Note that I intend to use -N 18 as the CPU has 18 cores, but I wanted to rule out the core first.

epserver.conf (uncommented lines)

num_mem_ch = 6
port = dpdk1
rcvbuf = 65536
sndbuf = 65536
tcp_timeout = 15
tcp_timewait = 0
stat_print = dpdk1

If you want to try yourself:

wrk -c 128 -t 16 -d10s http://10.221.0.5:80/bin-8K

Thanks!

eunyoung14 commented 5 years ago

Hi,

The issues about the congestion window have been fixed by PR #209 (the CCP integration), and it's available in the devel branch. But it's still weird because we normally could saturate 10G links with 8 cores when requesting 8K files even without the help from NIC segmentation offload. Could you try using smaller buffer size like 8192 or 16384 rather than 65536?

tbarbette commented 5 years ago

I'm not sure to understand everything about the CCP integration but I'm on the devel branch (because of the other issue).

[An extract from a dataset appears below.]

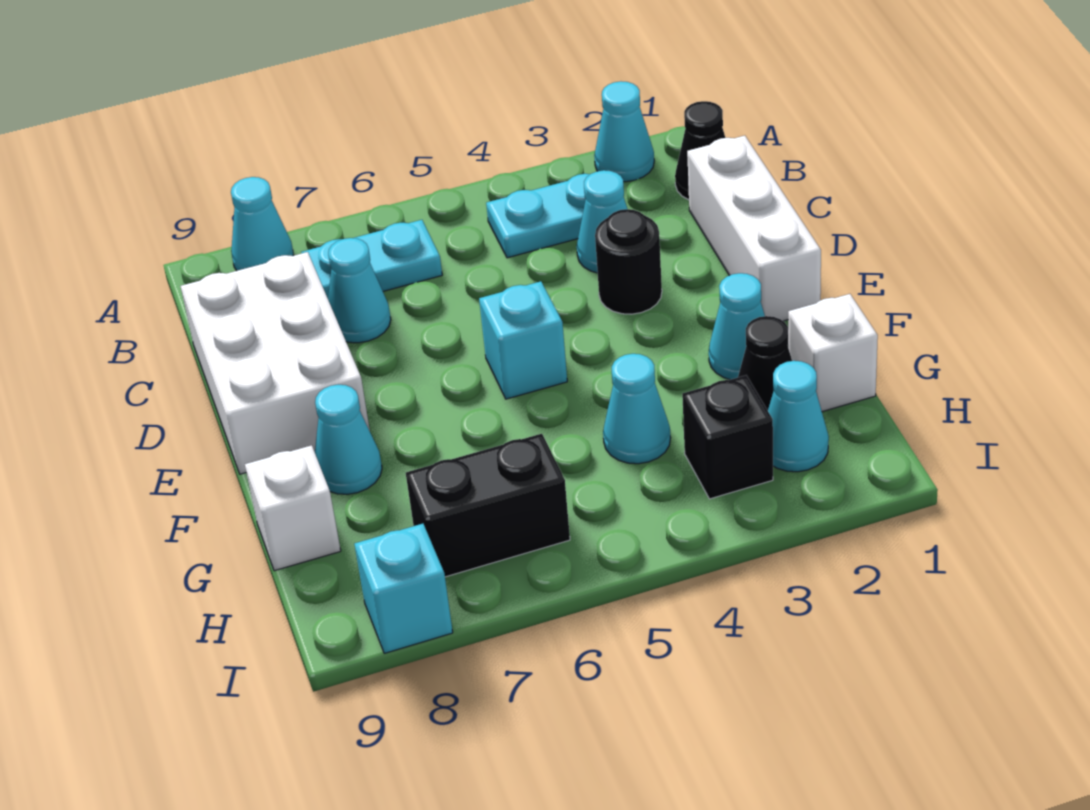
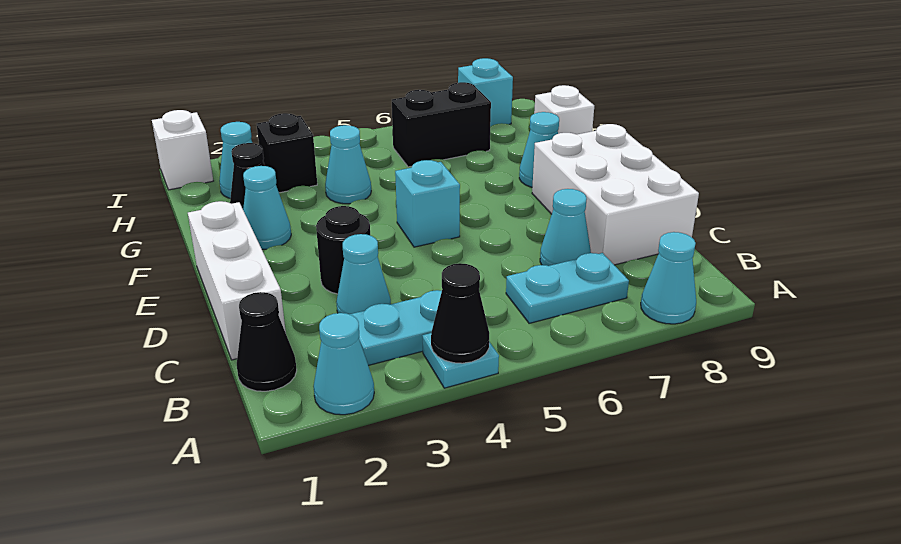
none -> cyan 1x1 plate [423,333,499,388]
none -> black 1x1 cone [431,263,489,363]
white 1x1 brick [788,294,878,412] -> white 1x1 brick moved to [152,110,213,190]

Should I do something to get my default cwnd to 10 packets? I'll try 16384 (8192 will not fit 8K with headers) and report back. Thanks! Tom

tbarbette commented 5 years ago

The buffer did not change anything (the server has 256G of RAM). For the overall throughput, I had a TC deflay of 5ms left from a previous experiment. But even without it mTCP is still below Linux for a "small" number of concurrent connections because of this congestion window problem, taking more (smaller this time) RTT to complete a transaction.

eunyoung14 commented 5 years ago

Thanks for the update. It looks like it's related to the following part of the code.

https://github.com/mtcp-stack/mtcp/blob/cc7f751656560e6c922595c9e430f26be4252081/mtcp/src/tcp_in.c#L847

How does it work if that part is replaced with (sndvar->mss * TCP_INIT_CWND): sndvar->mss);?

tbarbette commented 5 years ago

Yes, that solves the window problem. And I've got now a much better efficiency than Linux ;)

eunyoung14 commented 5 years ago

Great! I'll make a quick patch for this issue. Thanks!